--- DATA RECORDS ---

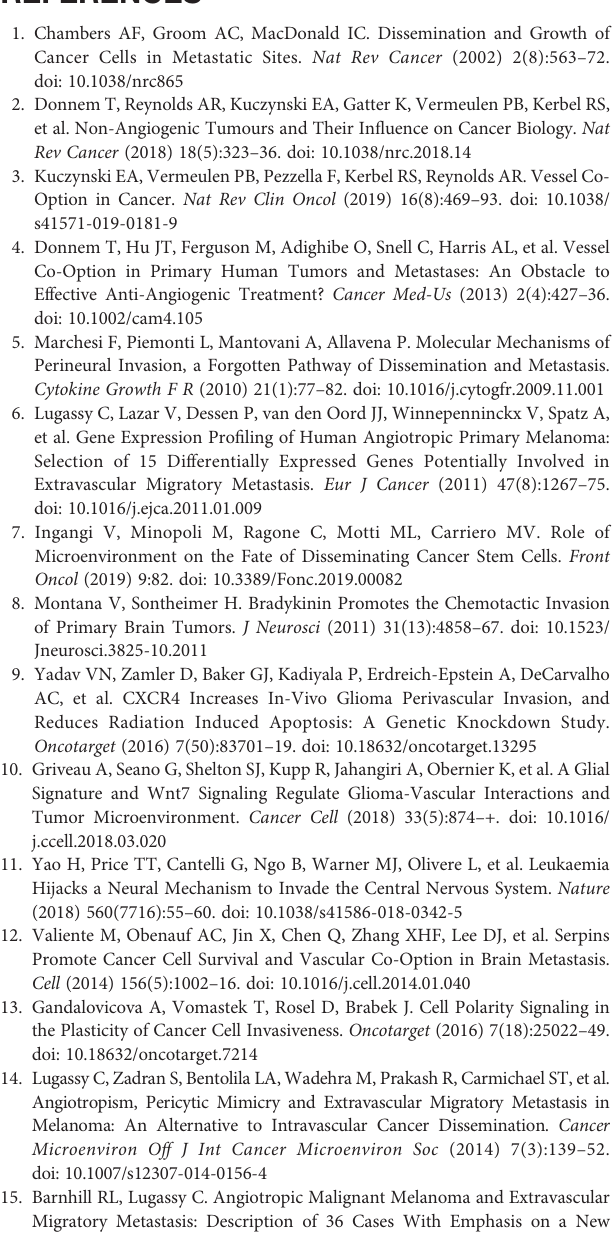
comparison of supernatant from melanoma cells as indicated; the lower panel shows the comparison of whole cell lysate from melanoma cells as indicated. Supplementary Figure 6 | Comparison of the expression and methylation levels of TFPI2 The dot plots show mRNA expression (A) and methylation levels (B) of TFPI2 in TCGA-UM and TCGA-CM datasets. The histogram shows the proportions of TFPI2 methylation in the above datasets (C) . Supplementary Figure 7 | Functional analysis of coexpressed genes of TFPI2 in melanoma Functional analysis of coexpressed genes of TFPI2 in TCGA-UM (A) and TCGA-CM (B) by KEGG pathway enrichment analysis. (C) The Venn diagram shows the overlapping genes among coexpressed genes of TFPI2 in TCGA-UM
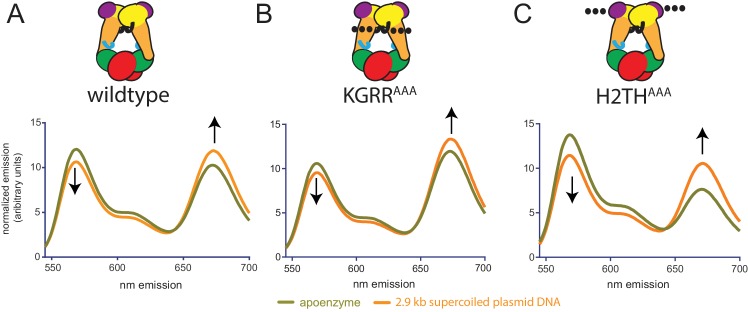
Conformational response of H2THAAA and KGRRAAA constructs on different substrates as determined by FRET in the absence of nucleotide.Comparison of the fluorescence emission spectra produced by 530 nm excitation of Alexa555/Alexa647-labeled (A) TopoVIcyslite-155C, (B) KGRRAAA, cyslite-155C and (C) H2THAAA, cyslite-155C alone and on supercoiled DNA, as related to Figure 6D. For all three constructs, supercoiled DNA modulates the conformation of the Topo6B ATPase domain in the absence of nucleotide as assessed by FRET. Spectral emission was normalized by total emission from 545 nm to 700 nm.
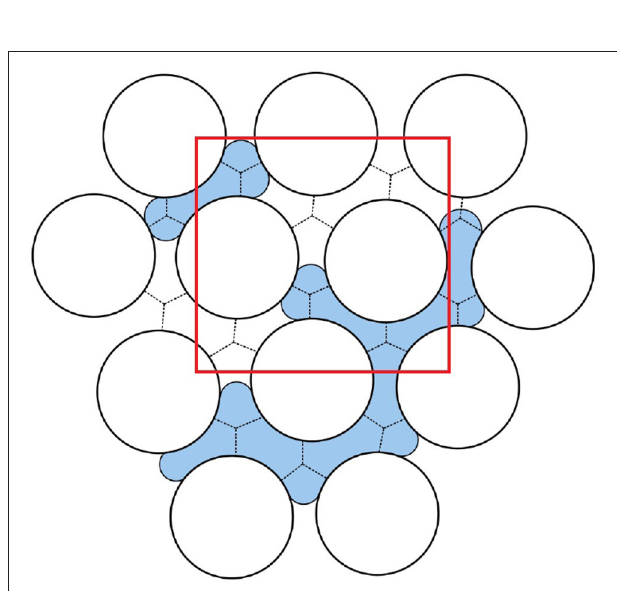
FIGURE 2 | A schematic collection of pores filled with two immiscible liquids. In order to compute the system properties, we define a REV. A REV is indicated in the figure by the red square. Courtesy of M.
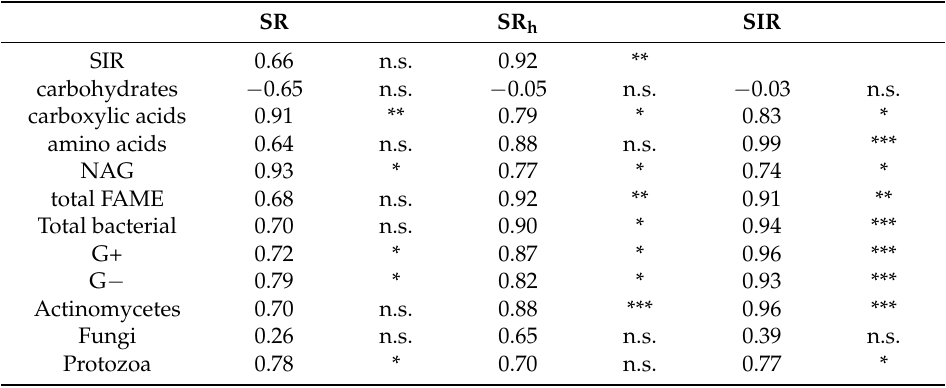
Table 4. Pearson coefficients of correlation between SR and SR h with SIR and EL-FAME parameters.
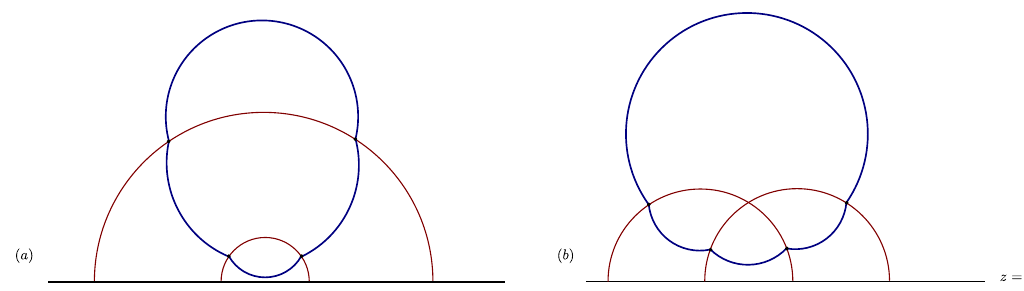
Figure 19 . Four-point function for ( a ) time-ordered and ( b ) out of time ordered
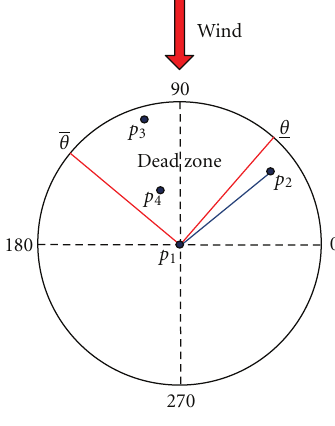
Figure 3: Polar diagram representing the no-sailing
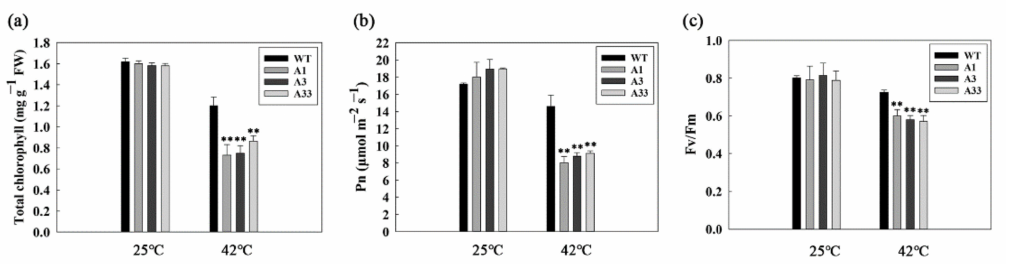
Figure 6. Content of chlorophyll ( a ), Pn ( b ), and Fv/Fm ( c ) in WT and AS lines. ** ( p < 0.01) indicate significant differences relative to the WT plants.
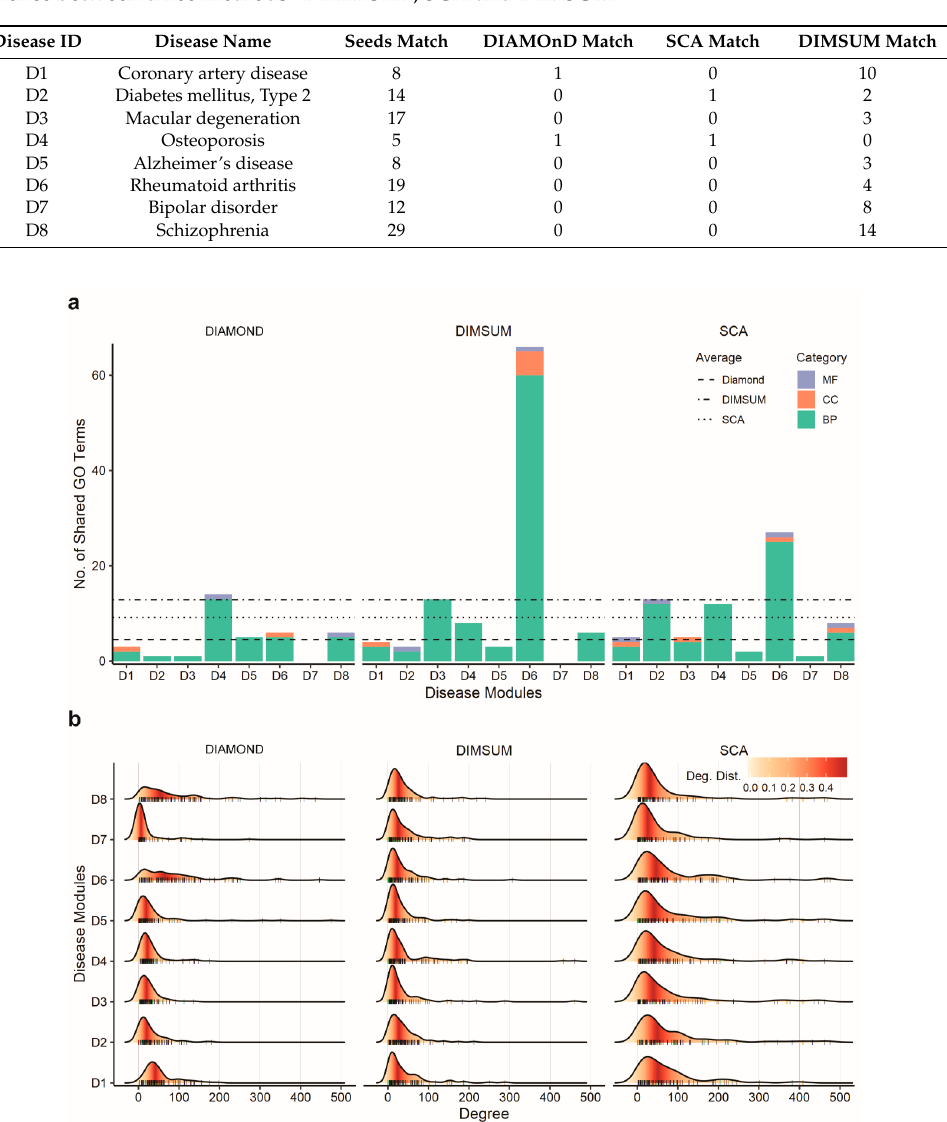
Table 1. Comparison of the number of disease associated genes in the detected modules with literature evidence between three methods: DIAMOnD, SCA and DIMSUM.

---

WHAT YOU SHOULD DO.
Scan the entries above and return each line that holds "between".

SOLUTION TO THIS PROBLEM.
Table 4. Pearson coefficients of correlation between SR and SR h with SIR and EL-FAME parameters.
Table 1. Comparison of the number of disease associated genes in the detected modules with literature evidence between three methods: DIAMOnD, SCA and DIMSUM.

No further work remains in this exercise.